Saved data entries

________________________________________

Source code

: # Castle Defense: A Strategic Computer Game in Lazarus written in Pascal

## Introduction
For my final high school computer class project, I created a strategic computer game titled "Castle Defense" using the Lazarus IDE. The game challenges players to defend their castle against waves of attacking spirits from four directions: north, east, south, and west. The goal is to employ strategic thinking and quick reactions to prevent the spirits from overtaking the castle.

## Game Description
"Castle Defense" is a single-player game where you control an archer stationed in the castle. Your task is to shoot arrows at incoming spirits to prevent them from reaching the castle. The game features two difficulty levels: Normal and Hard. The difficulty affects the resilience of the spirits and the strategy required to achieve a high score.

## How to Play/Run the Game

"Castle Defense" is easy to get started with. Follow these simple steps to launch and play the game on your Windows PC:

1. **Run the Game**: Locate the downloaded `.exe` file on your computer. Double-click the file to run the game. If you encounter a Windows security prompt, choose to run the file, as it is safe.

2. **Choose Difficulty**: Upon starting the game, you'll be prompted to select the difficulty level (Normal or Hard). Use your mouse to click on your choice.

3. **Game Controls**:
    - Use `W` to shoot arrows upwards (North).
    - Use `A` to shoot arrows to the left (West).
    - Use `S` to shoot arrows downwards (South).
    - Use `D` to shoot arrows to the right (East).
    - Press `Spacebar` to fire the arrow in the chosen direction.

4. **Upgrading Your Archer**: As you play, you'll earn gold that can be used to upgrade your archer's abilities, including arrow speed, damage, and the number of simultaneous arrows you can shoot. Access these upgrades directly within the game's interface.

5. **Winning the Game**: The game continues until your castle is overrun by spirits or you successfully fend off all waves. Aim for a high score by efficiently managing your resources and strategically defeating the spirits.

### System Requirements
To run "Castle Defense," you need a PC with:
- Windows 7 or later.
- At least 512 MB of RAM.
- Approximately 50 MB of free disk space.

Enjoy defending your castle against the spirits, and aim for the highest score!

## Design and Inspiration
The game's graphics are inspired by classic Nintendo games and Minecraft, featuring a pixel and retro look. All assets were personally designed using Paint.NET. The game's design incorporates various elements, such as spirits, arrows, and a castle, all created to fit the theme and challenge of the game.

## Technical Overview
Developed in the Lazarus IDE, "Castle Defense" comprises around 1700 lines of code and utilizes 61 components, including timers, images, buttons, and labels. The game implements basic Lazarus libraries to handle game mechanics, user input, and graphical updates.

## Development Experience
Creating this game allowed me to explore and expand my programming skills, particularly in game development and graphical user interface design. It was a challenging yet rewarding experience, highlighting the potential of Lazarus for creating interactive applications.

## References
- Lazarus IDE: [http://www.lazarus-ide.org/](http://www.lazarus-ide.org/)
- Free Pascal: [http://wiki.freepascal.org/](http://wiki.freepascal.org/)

________________________________________

■ TASK OBJECTIVE:
Repeat all of the records verbatim, leaving nothing out.

■ YOUR SOLUTION:
Source code

: # Castle Defense: A Strategic Computer Game in Lazarus written in Pascal

## Introduction
For my final high school computer class project, I created a strategic computer game titled "Castle Defense" using the Lazarus IDE. The game challenges players to defend their castle against waves of attacking spirits from four directions: north, east, south, and west. The goal is to employ strategic thinking and quick reactions to prevent the spirits from overtaking the castle.

## Game Description
"Castle Defense" is a single-player game where you control an archer stationed in the castle. Your task is to shoot arrows at incoming spirits to prevent them from reaching the castle. The game features two difficulty levels: Normal and Hard. The difficulty affects the resilience of the spirits and the strategy required to achieve a high score.

## How to Play/Run the Game

"Castle Defense" is easy to get started with. Follow these simple steps to launch and play the game on your Windows PC:

1. **Run the Game**: Locate the downloaded `.exe` file on your computer. Double-click the file to run the game. If you encounter a Windows security prompt, choose to run the file, as it is safe.

2. **Choose Difficulty**: Upon starting the game, you'll be prompted to select the difficulty level (Normal or Hard). Use your mouse to click on your choice.

3. **Game Controls**:
    - Use `W` to shoot arrows upwards (North).
    - Use `A` to shoot arrows to the left (West).
    - Use `S` to shoot arrows downwards (South).
    - Use `D` to shoot arrows to the right (East).
    - Press `Spacebar` to fire the arrow in the chosen direction.

4. **Upgrading Your Archer**: As you play, you'll earn gold that can be used to upgrade your archer's abilities, including arrow speed, damage, and the number of simultaneous arrows you can shoot. Access these upgrades directly within the game's interface.

5. **Winning the Game**: The game continues until your castle is overrun by spirits or you successfully fend off all waves. Aim for a high score by efficiently managing your resources and strategically defeating the spirits.

### System Requirements
To run "Castle Defense," you need a PC with:
- Windows 7 or later.
- At least 512 MB of RAM.
- Approximately 50 MB of free disk space.

Enjoy defending your castle against the spirits, and aim for the highest score!

## Design and Inspiration
The game's graphics are inspired by classic Nintendo games and Minecraft, featuring a pixel and retro look. All assets were personally designed using Paint.NET. The game's design incorporates various elements, such as spirits, arrows, and a castle, all created to fit the theme and challenge of the game.

## Technical Overview
Developed in the Lazarus IDE, "Castle Defense" comprises around 1700 lines of code and utilizes 61 components, including timers, images, buttons, and labels. The game implements basic Lazarus libraries to handle game mechanics, user input, and graphical updates.

## Development Experience
Creating this game allowed me to explore and expand my programming skills, particularly in game development and graphical user interface design. It was a challenging yet rewarding experience, highlighting the potential of Lazarus for creating interactive applications.

## References
- Lazarus IDE: [http://www.lazarus-ide.org/](http://www.lazarus-ide.org/)
- Free Pascal: [http://wiki.freepascal.org/](http://wiki.freepascal.org/)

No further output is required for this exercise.